In a twist of dark irony, the eclipse ball was taking place in the same atrium that Bastian and Lore had crossed through on their way to the catacombs. A long table stood at one end of the glass room, nearly covered by the leaves of poisonous flowers, though the plants stood far enough away so as not to be a danger to the wine fountain burbling in the table’s center. Silver chairs were placed next to the gleaming windows, clustered for ease of gossip. A string band was stationed in the corner, playing a lively song for the spinning dancers in the center of the floor. There were far more guests than Lore had expected, enough to make the large atrium feel crowded.

She recognized Cecelia in the corner, though she didn’t appear to have any poison tea at this particular party. Next to her, Dani, along with another blond woman who had to be her sister. Amelia, Lore remembered. The blond woman’s eyes tracked to Lore as soon as she entered the room, then darted away, but Dani didn’t avert her gaze even when Lore met it.

It hurt more than it should, to know that she’d been working for Anton from the beginning, that all her overtures of companionship had an ulterior motive. Unfair of Lore to judge for that, all things considered, but the hurt remained as she tore her eyes from the other woman. Briefly, she wondered if Alie was in on it, too, if all the tentative friendships she’d made here were predicated on eventual betrayal, an even shakier foundation than she’d assumed.

Lore made herself stop thinking of that. She didn’t have the time or the energy for it now.

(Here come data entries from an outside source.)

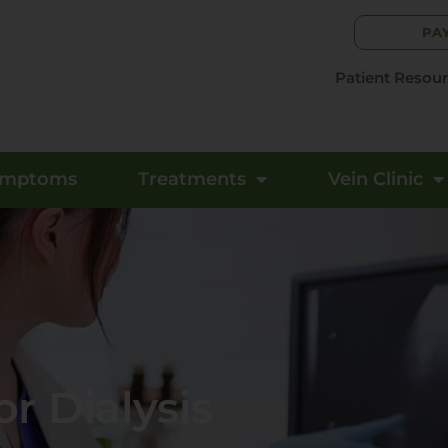
PA
Patient Resou
ymptoms
Treatments
Vein Clinic
r Dialysis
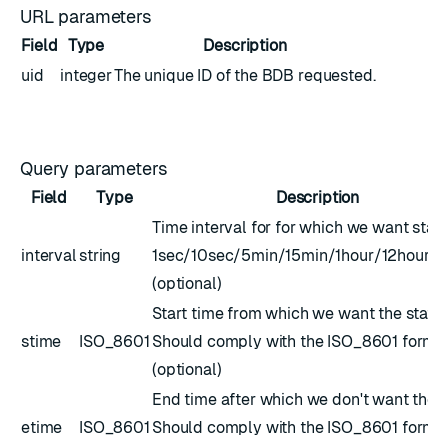
URL parameters
Field
Type
Description
uid
integer
The unique ID of the BDB requested.
Query parameters
Field
Type
Description
Time interval for for which we want stats
interval
string
1sec/10sec/5min/15min/1hour/12hour/
(optional)
Start time from which we want the stats.
stime
ISO_8601
Should comply with the
ISO_8601
forma
(optional)
End time after which we don't want the s
etime
ISO_8601
Should comply with the
ISO_8601
forma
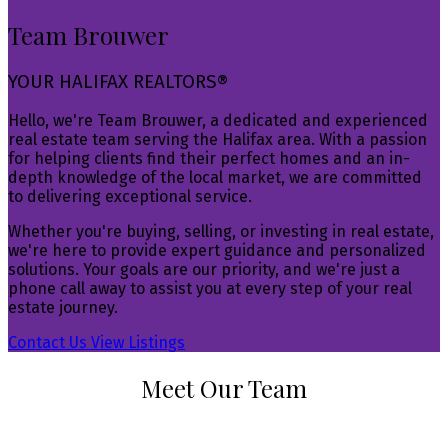
Team Brouwer
YOUR HALIFAX REALTORS®
Hello, we're Team Brouwer, a dedicated and experienced
real estate team serving the Halifax area. With a passion
for helping clients find their perfect homes and an in-
depth knowledge of the local market, we are committed
to delivering exceptional service.
Whether you're buying, selling, or investing in real estate,
we're here to provide expert guidance and personalized
solutions. Your goals are our priority, and we're just a
phone call away to assist you at every step of your real
estate journey.
Contact Us
View Listings
Meet Our Team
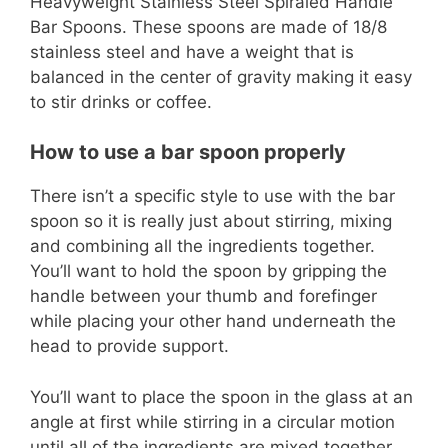
Heavyweight Stainless Steel Spiraled Handle
Bar Spoons. These spoons are made of 18/8
stainless steel and have a weight that is
balanced in the center of gravity making it easy
to stir drinks or coffee.
How to use a bar spoon properly
There isn’t a specific style to use with the bar
spoon so it is really just about stirring, mixing
and combining all the ingredients together.
You’ll want to hold the spoon by gripping the
handle between your thumb and forefinger
while placing your other hand underneath the
head to provide support.
You’ll want to place the spoon in the glass at an
angle at first while stirring in a circular motion
until all of the ingredients are mixed together.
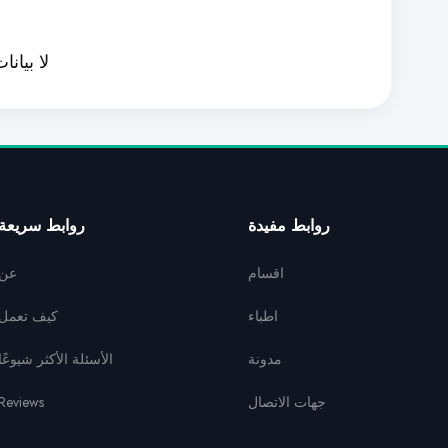
ا بيانات
روابط سريعة
روابط مفيدة
عن
اقسام
كيف تعمل
اطباء
الأسئلة الأكثر شيوعًا
مدونة
Reviews
جهات الاتصال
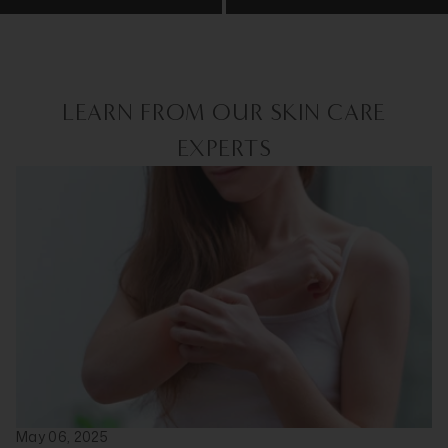
LEARN FROM OUR SKIN CARE
EXPERTS
May 06, 2025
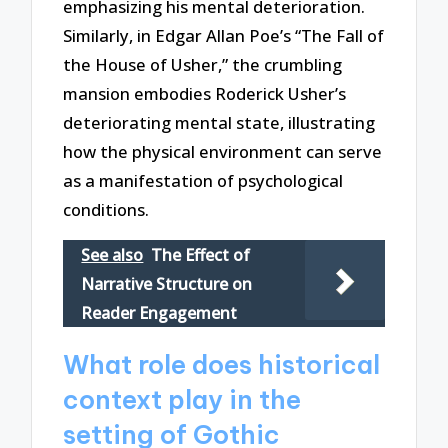
emphasizing his mental deterioration.
Similarly, in Edgar Allan Poe’s “The Fall of
the House of Usher,” the crumbling
mansion embodies Roderick Usher’s
deteriorating mental state, illustrating
how the physical environment can serve
as a manifestation of psychological
conditions.
See also
The Effect of
Narrative Structure on
Reader Engagement
What role does historical
context play in the
setting of Gothic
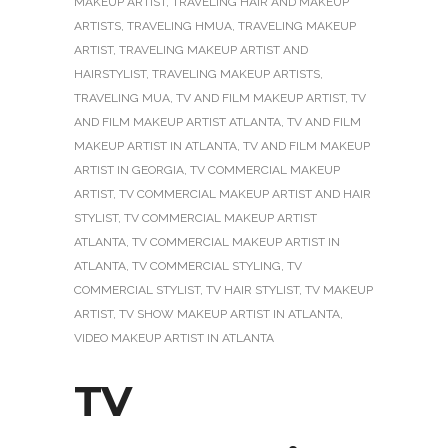
MAKEUP ARTIST
,
TRAVELING HAIR AND MAKEUP
ARTISTS
,
TRAVELING HMUA
,
TRAVELING MAKEUP
ARTIST
,
TRAVELING MAKEUP ARTIST AND
HAIRSTYLIST
,
TRAVELING MAKEUP ARTISTS
,
TRAVELING MUA
,
TV AND FILM MAKEUP ARTIST
,
TV
AND FILM MAKEUP ARTIST ATLANTA
,
TV AND FILM
MAKEUP ARTIST IN ATLANTA
,
TV AND FILM MAKEUP
ARTIST IN GEORGIA
,
TV COMMERCIAL MAKEUP
ARTIST
,
TV COMMERCIAL MAKEUP ARTIST AND HAIR
STYLIST
,
TV COMMERCIAL MAKEUP ARTIST
ATLANTA
,
TV COMMERCIAL MAKEUP ARTIST IN
ATLANTA
,
TV COMMERCIAL STYLING
,
TV
COMMERCIAL STYLIST
,
TV HAIR STYLIST
,
TV MAKEUP
ARTIST
,
TV SHOW MAKEUP ARTIST IN ATLANTA
,
VIDEO MAKEUP ARTIST IN ATLANTA
TV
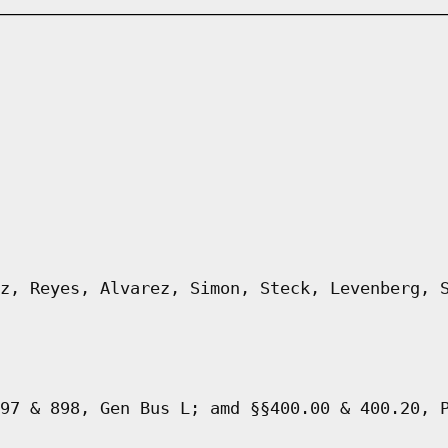
z, Reyes, Alvarez, Simon, Steck, Levenberg, 
97 & 898, Gen Bus L; amd §§400.00 & 400.20, 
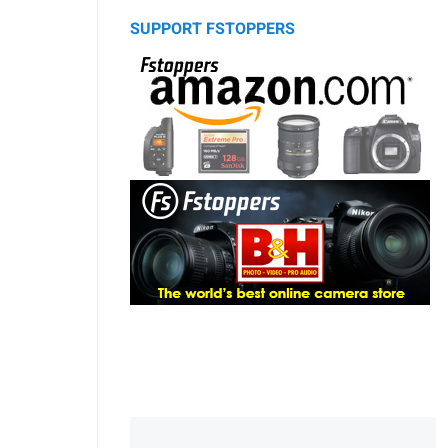
SUPPORT FSTOPPERS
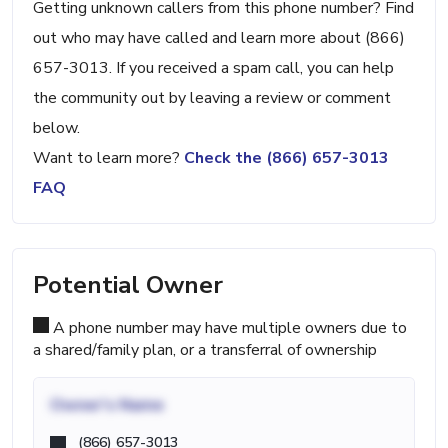
Getting unknown callers from this phone number? Find
out who may have called and learn more about (866)
657-3013. If you received a spam call, you can help
the community out by leaving a review or comment
below.
Want to learn more?
Check the (866) 657-3013
FAQ
Potential Owner
A phone number may have multiple owners due to
a shared/family plan, or a transferral of ownership
Owner's Name
(866) 657-3013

August’s throne wasn’t helping the crowding issue. It wasn’t the huge one from downstairs—instead, a travel throne stood on a wooden dais at the front end of the atrium, wrought in woven strands of gold and silver. At the top, a sun and moon hovered over each other, held up by threads of precious metals so thin they were nearly invisible.

The Sainted King himself looked oddly stoic for a party. Stoic, and even worse than the last time Lore had seen him—his face gaunt, his eyes set back in darkened hollows, the skin beneath them bruised. He watched Gabe escort Lore inside but didn’t acknowledge them, his face drawn in thought.

He appeared to be the only major player here so far. There were no Presque Mort, no Anton, no Bellegarde, though Alie was among the spinning dancers. This seemed like any other party, and the normalcy made Lore’s dread go from a slink through her middle to a slow spiral in her chest.

Lore looked for Bastian, hoping he was here even if his captors weren’t. She didn’t see him. Nerves made her hand twitch—Gabe tightened his elbow around it, as good as a vise.